NVMe Technology: Reshaping Storage Performance and Compatibility

  NVMe (Non-Volatile Memory Express), as an innovative communication interface and driver, is specially designed for SSD (Solid State Drive) and aims to greatly improve storage performance and efficiency. It makes full use of the high-speed bandwidth of the PCIe (PCI Express) slot to achieve a qualitative leap compared with traditional SATA and AHCI (Advanced Host Control Interface).
Solid State Drive
  Excellent performance of NVMe
  Data transfer volume: The amount of data transferred by NVMe is 25 times that of the equivalent SATA product, and its command speed is twice that of the AHCI driver command.
  IOPS: Input/output operations per second (IOPS) exceeds 1 million, which is 900% of AHCI hard drives. This metric is a key measure of computer storage device performance.
  Parallelism and low latency: The NVMe protocol uses a parallel, low-latency basic media data channel similar to a high-performance processor architecture, which significantly improves performance and reduces latency.
  Multi-queue design: Supports up to 64,000 I/O queues, each containing 64,000 entries, enabling input/output tasks to transfer more data faster.

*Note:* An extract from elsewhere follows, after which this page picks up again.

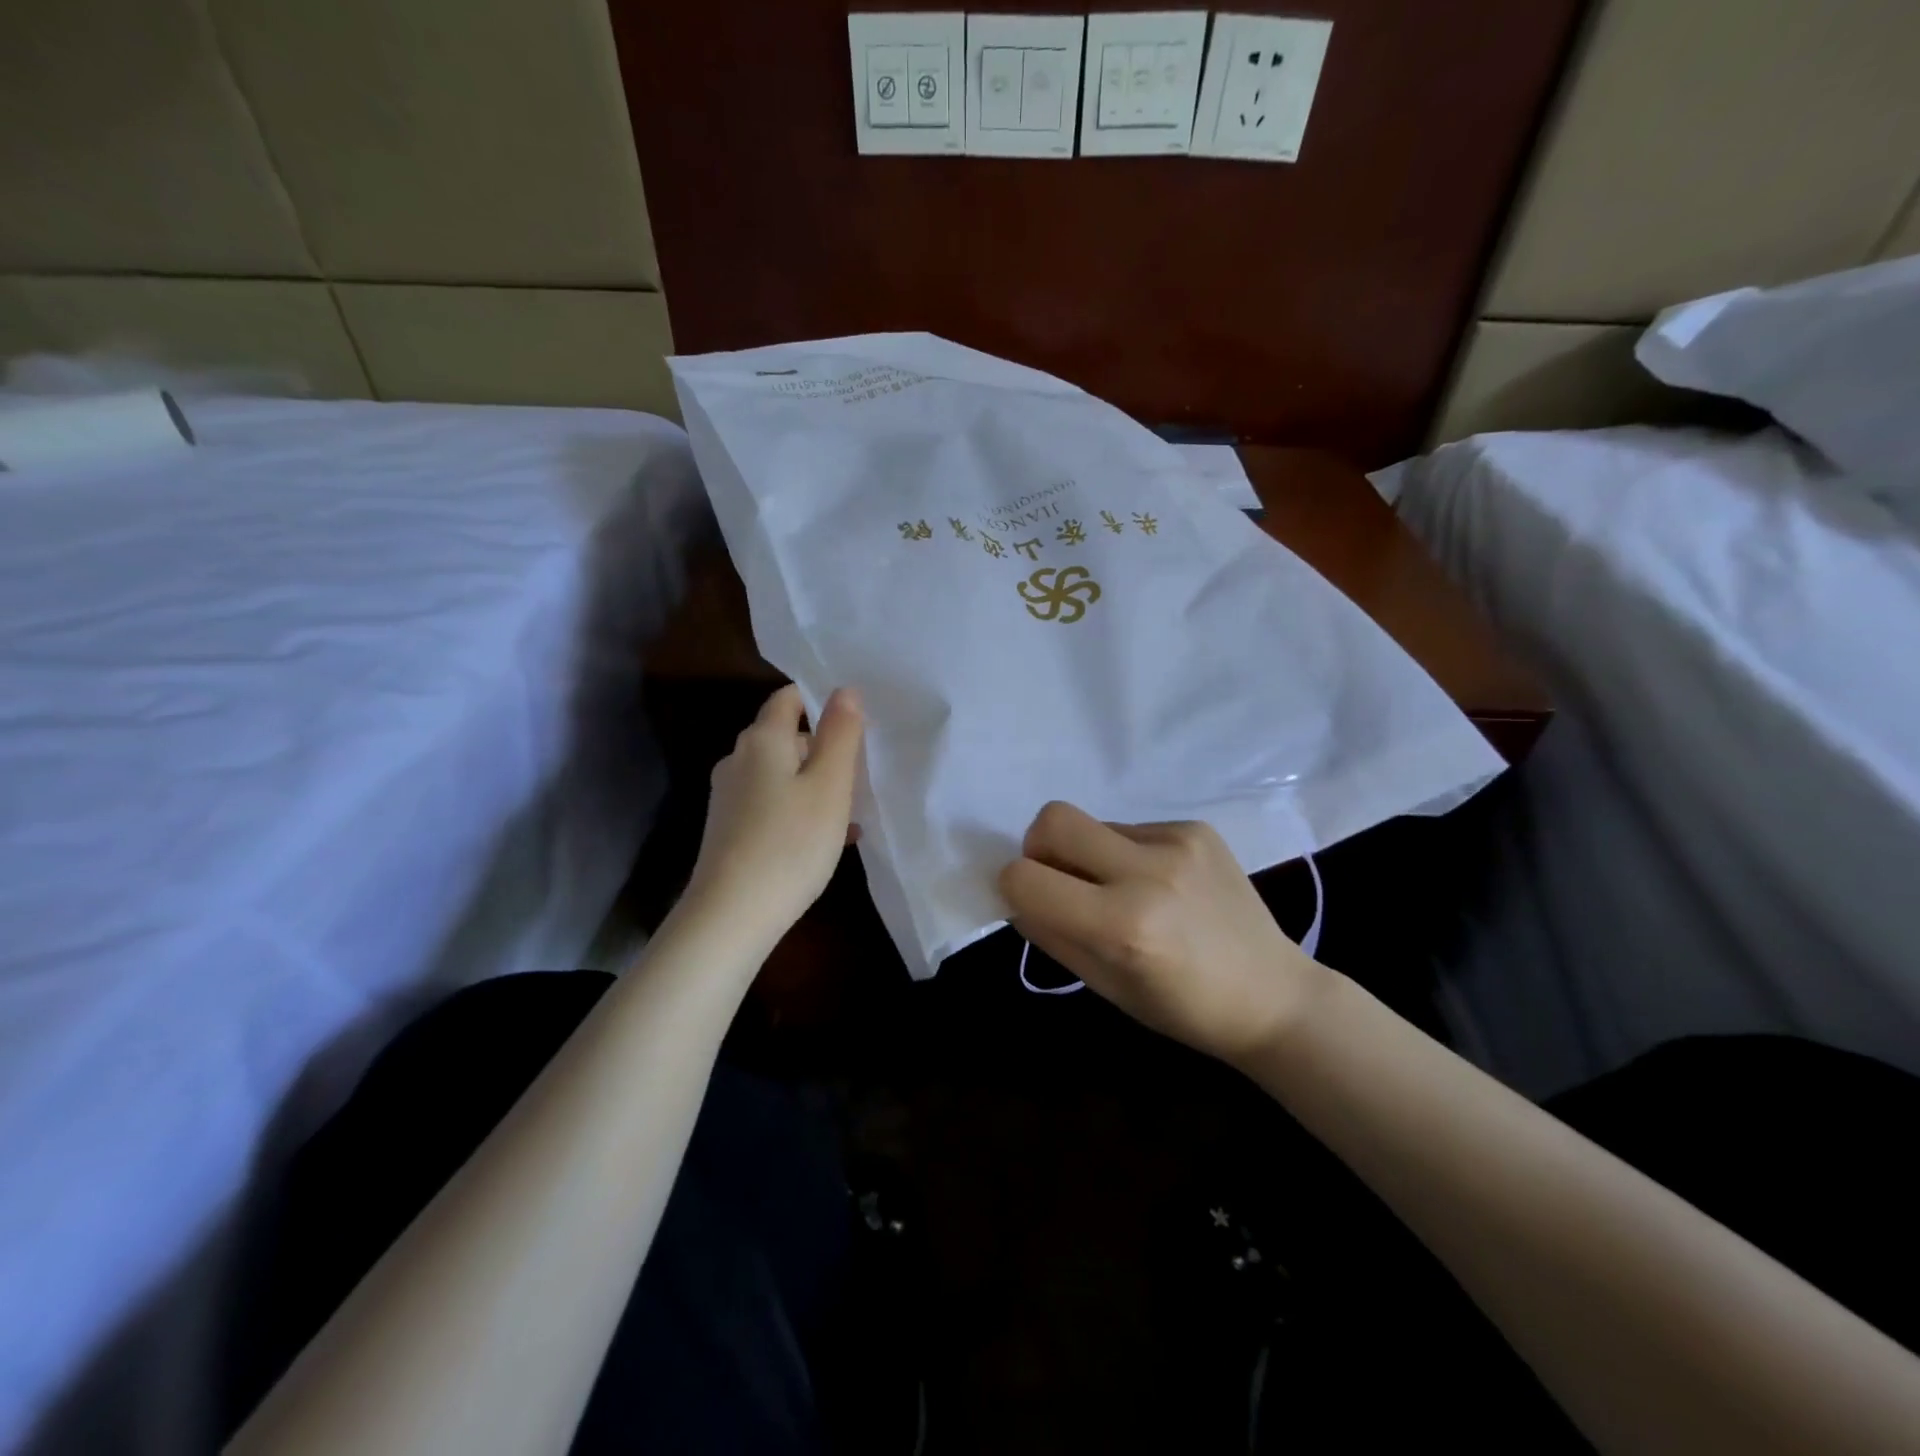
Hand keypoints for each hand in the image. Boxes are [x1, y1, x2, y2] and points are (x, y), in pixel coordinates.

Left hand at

  NVMe compatibility and wide application
  System CPU direct communication: Thanks to its own compatibility, NVMe can communicate directly with the system CPU to achieve amazing speeds.
  Operating system compatibility: NVMe hard drives are compatible with all major operating systems and are not limited by appearance size.

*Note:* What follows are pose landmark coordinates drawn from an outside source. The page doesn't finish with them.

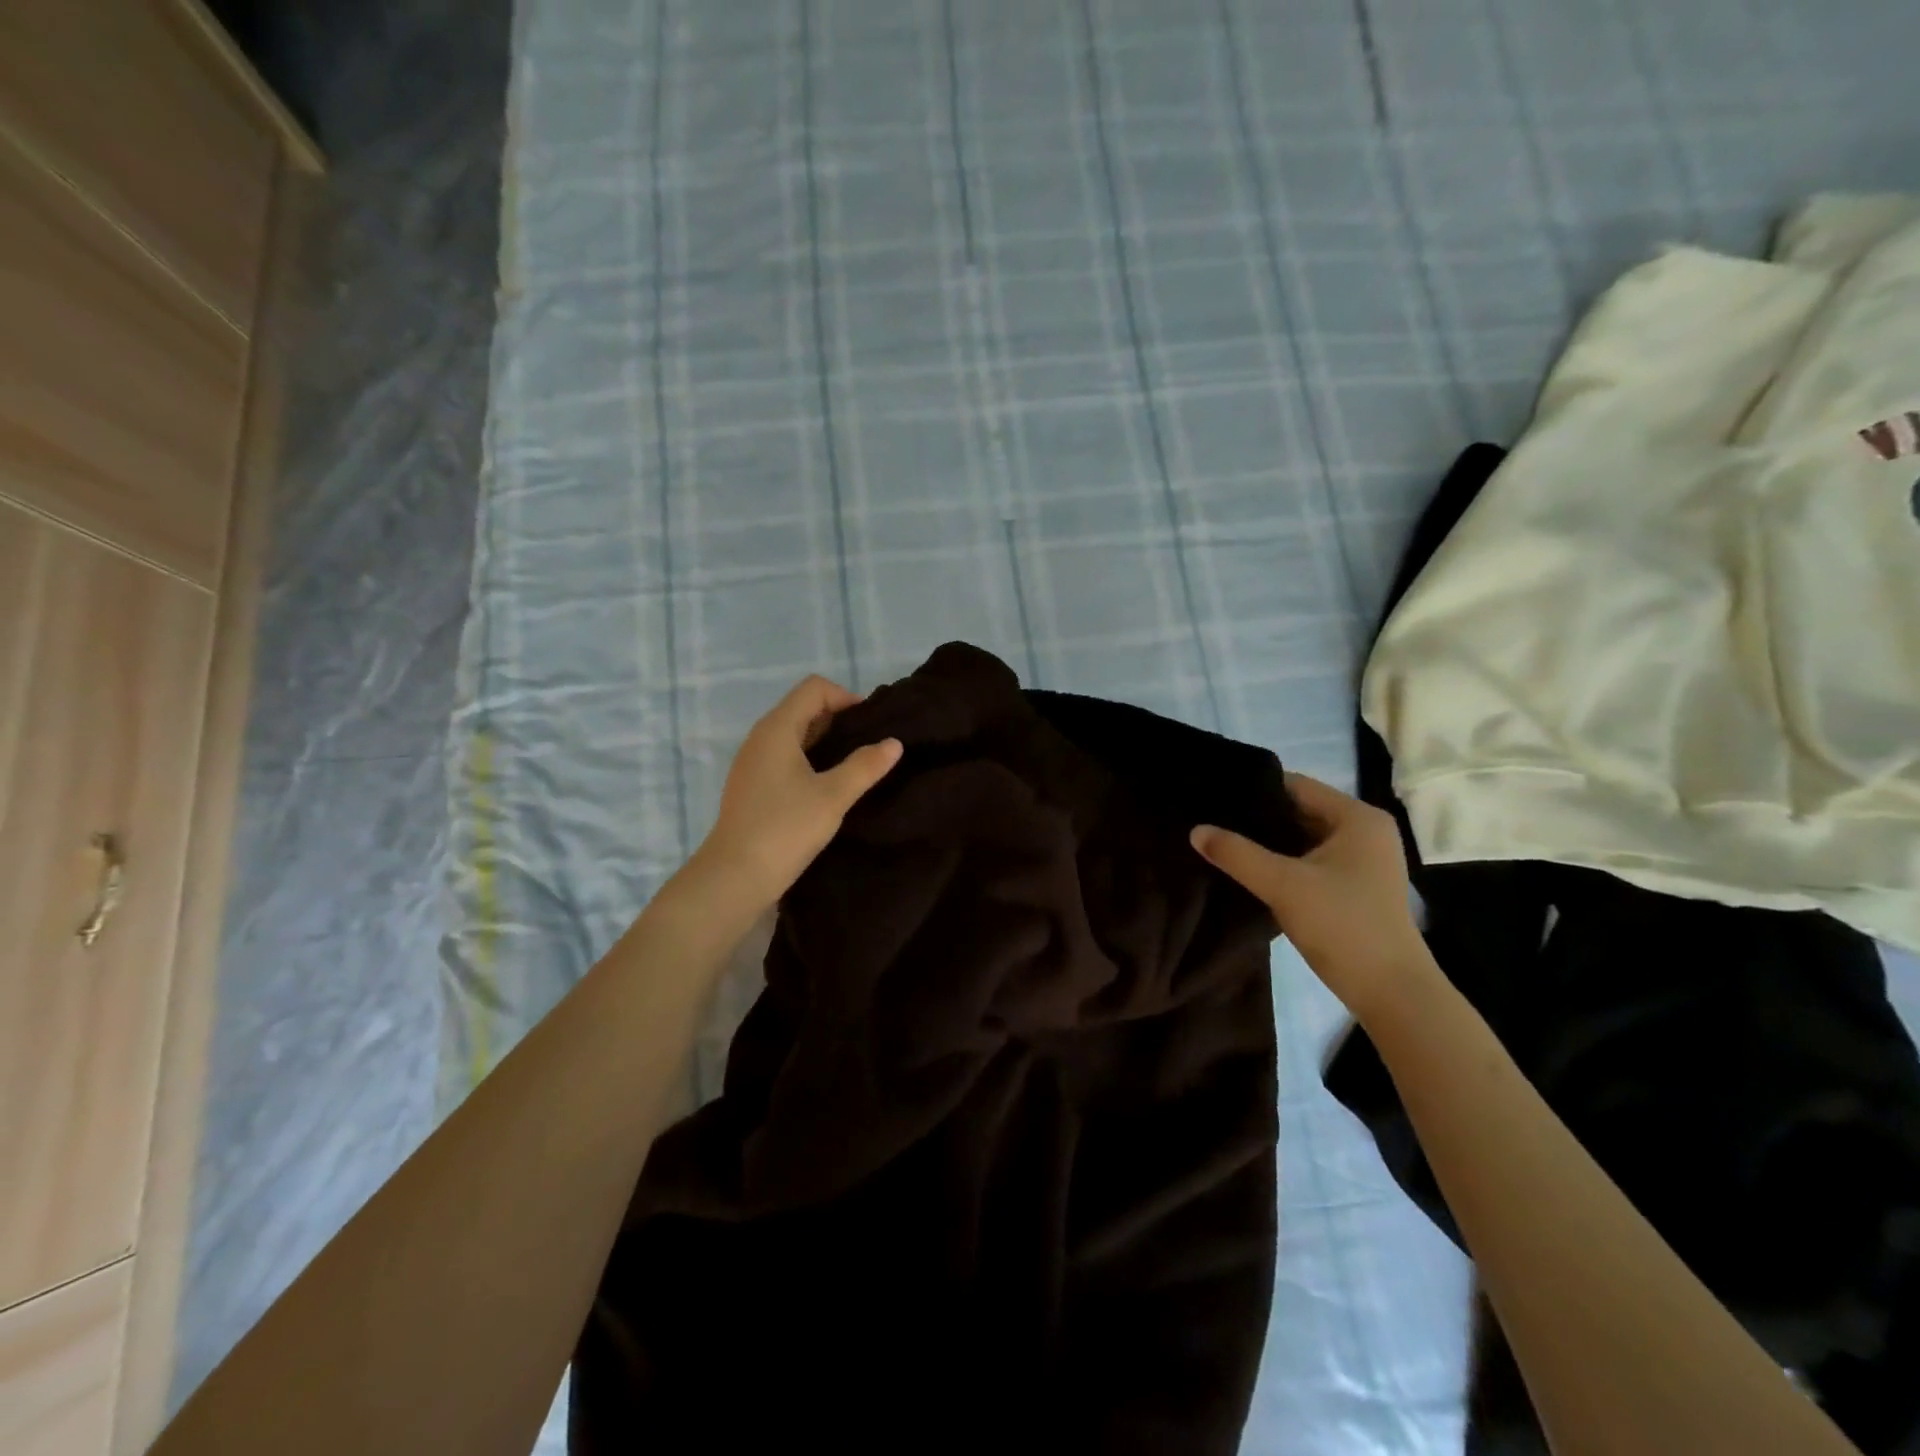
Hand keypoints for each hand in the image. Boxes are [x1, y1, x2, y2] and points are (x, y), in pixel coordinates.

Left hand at [695, 675, 901, 909]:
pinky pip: (786, 757)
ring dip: (826, 742)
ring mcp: (754, 762)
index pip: (814, 688)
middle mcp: (761, 738)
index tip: (871, 726)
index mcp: (777, 729)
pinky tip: (829, 787)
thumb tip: (894, 743)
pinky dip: (811, 761)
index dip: (846, 697)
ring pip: (796, 735)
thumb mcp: (833, 796)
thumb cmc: (785, 828)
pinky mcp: (753, 786)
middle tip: (870, 746)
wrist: (734, 877)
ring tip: (856, 767)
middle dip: (840, 720)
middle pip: (804, 708)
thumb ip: (865, 766)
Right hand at [1191, 773, 1428, 1020]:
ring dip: (1270, 842)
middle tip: (1213, 820)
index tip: (1215, 798)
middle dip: (1259, 817)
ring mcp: (1364, 860)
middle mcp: (1365, 831)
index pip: (1296, 785)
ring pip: (1304, 837)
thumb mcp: (1282, 885)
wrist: (1391, 993)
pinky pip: (1312, 859)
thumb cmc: (1343, 926)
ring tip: (1225, 842)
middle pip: (1300, 810)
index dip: (1255, 790)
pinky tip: (1251, 869)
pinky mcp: (1357, 885)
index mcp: (1357, 817)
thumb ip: (1236, 853)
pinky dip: (1284, 861)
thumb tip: (1195, 830)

  Enterprise-level and client applications: Applicable to a wide range of enterprise-level systems and client systems to improve performance and efficiency.
  Comparison between PCIe and SATA
  Bandwidth difference: PCIe 3.0 has a total throughput rate of 16Gbps, while PCIe 4.0 has twice the throughput rate of PCIe 3.0, providing up to 16 lanes and data transfer speeds of up to 32,000MB/sec. In comparison, SATA III's maximum transfer speed is only 600MB/sec.

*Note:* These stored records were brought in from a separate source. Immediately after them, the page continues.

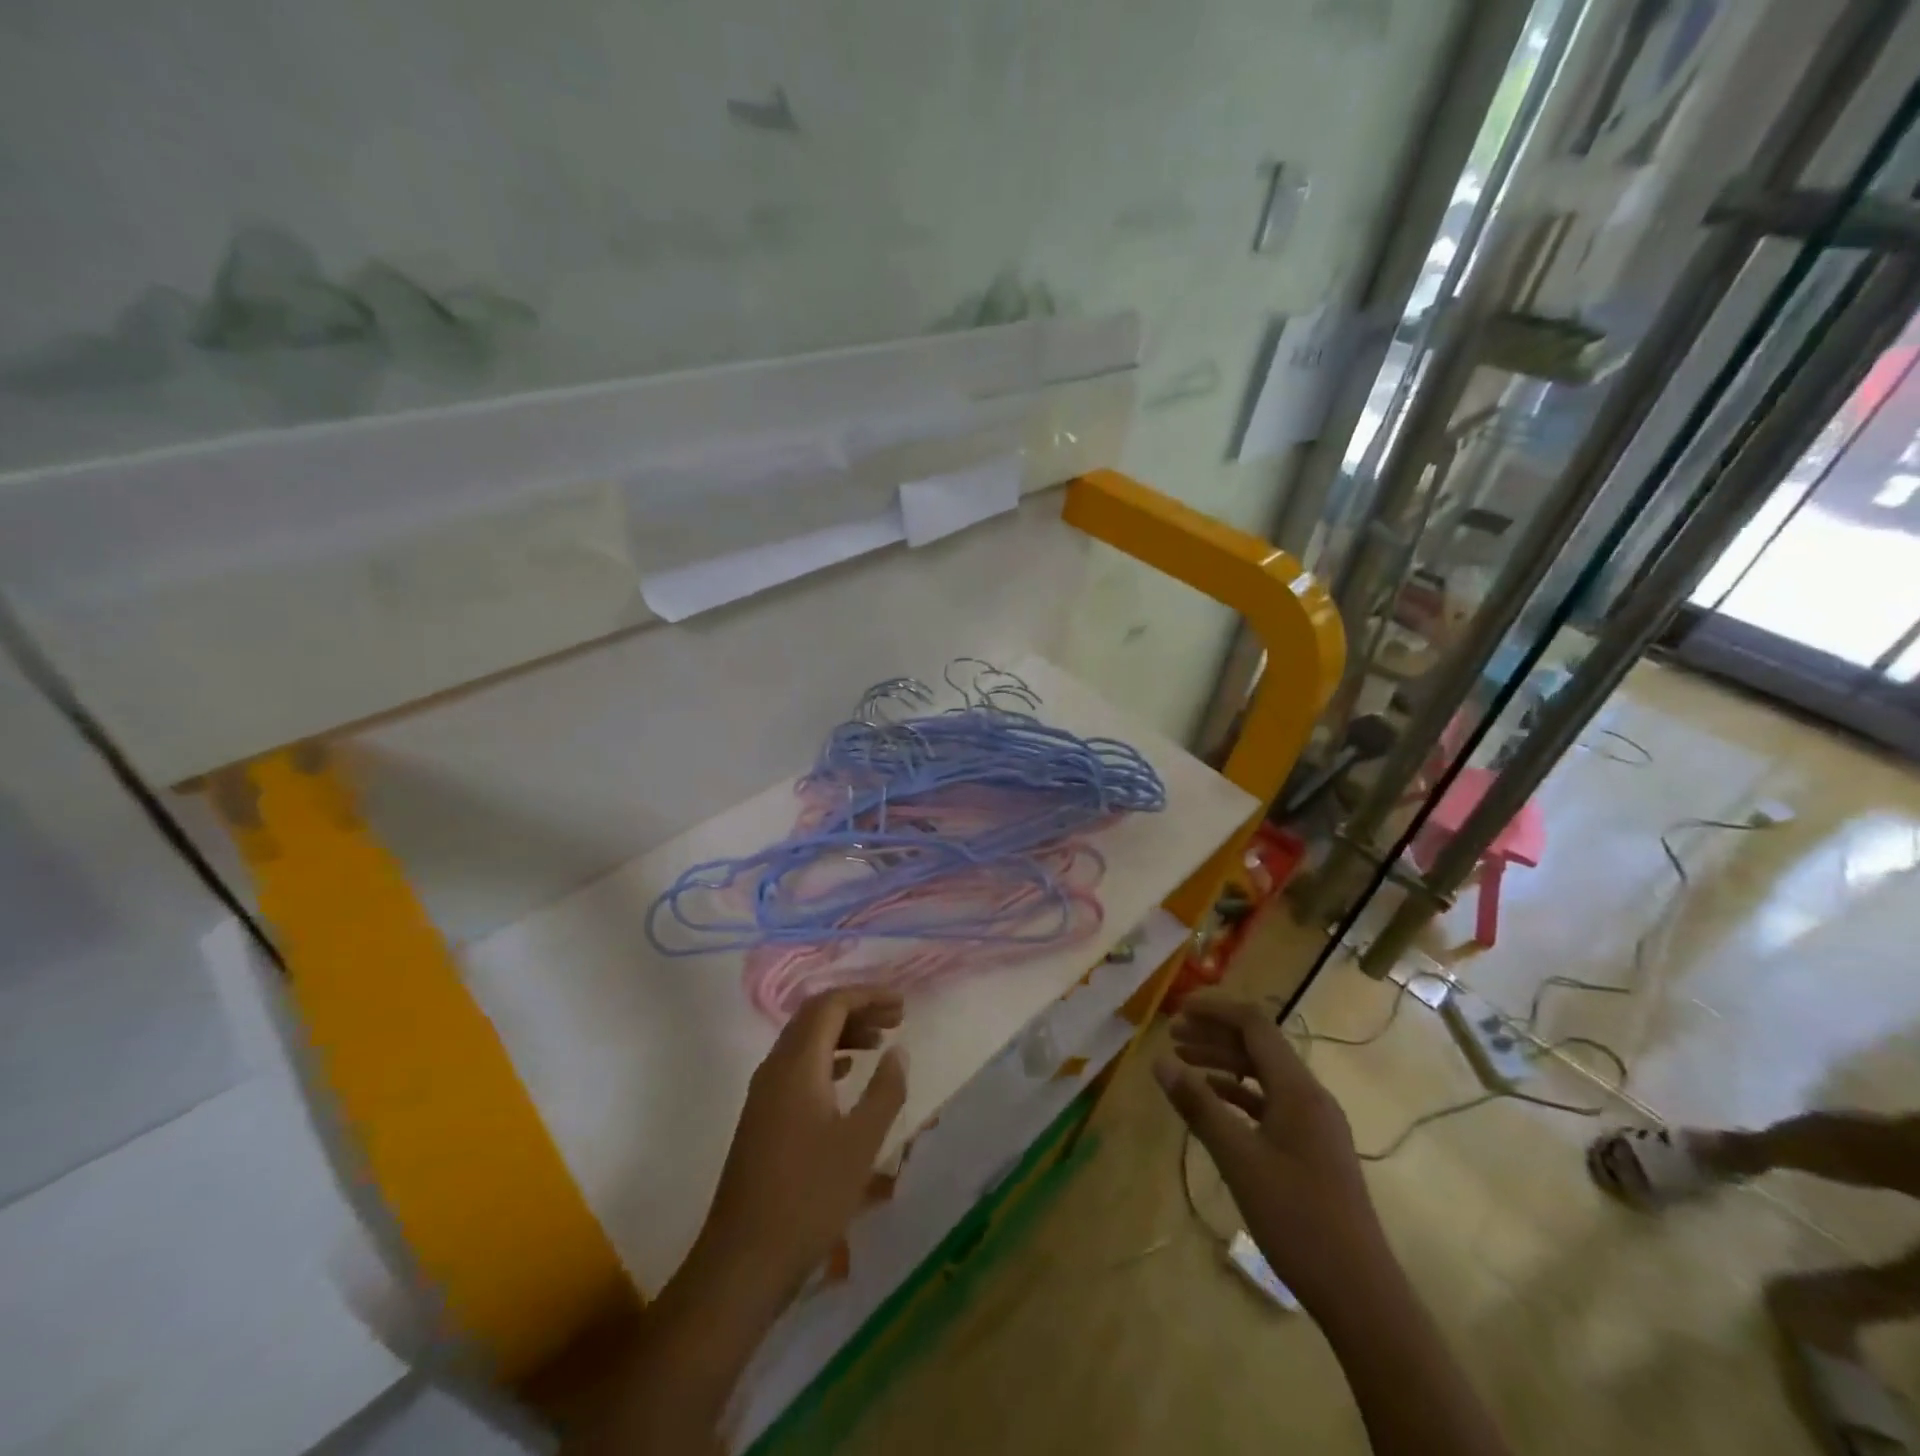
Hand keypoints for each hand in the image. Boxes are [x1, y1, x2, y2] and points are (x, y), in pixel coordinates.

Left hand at [697, 988, 907, 1305]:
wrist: (742, 1262)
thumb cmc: (808, 1198)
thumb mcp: (860, 1143)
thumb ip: (885, 1090)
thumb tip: (898, 1050)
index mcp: (796, 1065)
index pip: (830, 1004)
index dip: (868, 995)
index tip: (902, 1004)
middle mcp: (775, 1068)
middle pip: (815, 1016)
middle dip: (857, 1009)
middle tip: (896, 1018)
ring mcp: (764, 1093)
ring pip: (805, 1042)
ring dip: (843, 1033)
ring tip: (880, 1043)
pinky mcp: (763, 1118)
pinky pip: (798, 1067)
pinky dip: (827, 1059)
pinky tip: (847, 1075)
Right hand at [1155, 992, 1383, 1310]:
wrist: (1360, 1294)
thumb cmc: (1297, 1219)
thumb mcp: (1238, 1159)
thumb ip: (1199, 1106)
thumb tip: (1159, 1061)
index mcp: (1298, 1089)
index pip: (1255, 1025)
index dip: (1215, 1010)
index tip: (1178, 1011)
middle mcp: (1310, 1096)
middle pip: (1259, 1045)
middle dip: (1214, 1034)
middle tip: (1172, 1037)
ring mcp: (1314, 1123)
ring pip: (1264, 1074)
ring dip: (1224, 1063)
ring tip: (1183, 1064)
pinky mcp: (1312, 1148)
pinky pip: (1270, 1103)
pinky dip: (1238, 1094)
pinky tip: (1213, 1104)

  Historical development: The first generation of SSD was slower and made it easier to utilize the existing SATA storage infrastructure. However, as SSD technology develops, PCIe becomes a more ideal choice. Although the SATA bus has evolved to 16Gbps, commercial implementations remain at 6Gbps.
  NVMe solves bottleneck problem
  Old protocol limitations: Previous PCIe storage solutions were bottlenecked by older data transfer protocols such as SATA and AHCI, preventing them from reaching their full potential.
  Advantages of NVMe: Provides low-latency commands and 64,000 queues, eliminating various limiting factors. The multi-queue design utilizes chip and block decentralized writing to increase data transfer speeds.
  Comparison between AHCI and NVMe
  Command queue: NVMe has 64,000 command queues, each queue can send 64,000 commands; while AHCI has only one command queue, and each queue can only send 32 commands.
  Latency vs. CPU cycles: NVMe driver commands take advantage of low CPU cycles and have a latency of 2.8 microseconds; while AHCI driver commands take advantage of high CPU cycles and have a latency of 6 microseconds.
  IOPS: AHCI's IOPS is up to 100,000, while NVMe's IOPS exceeds 1 million.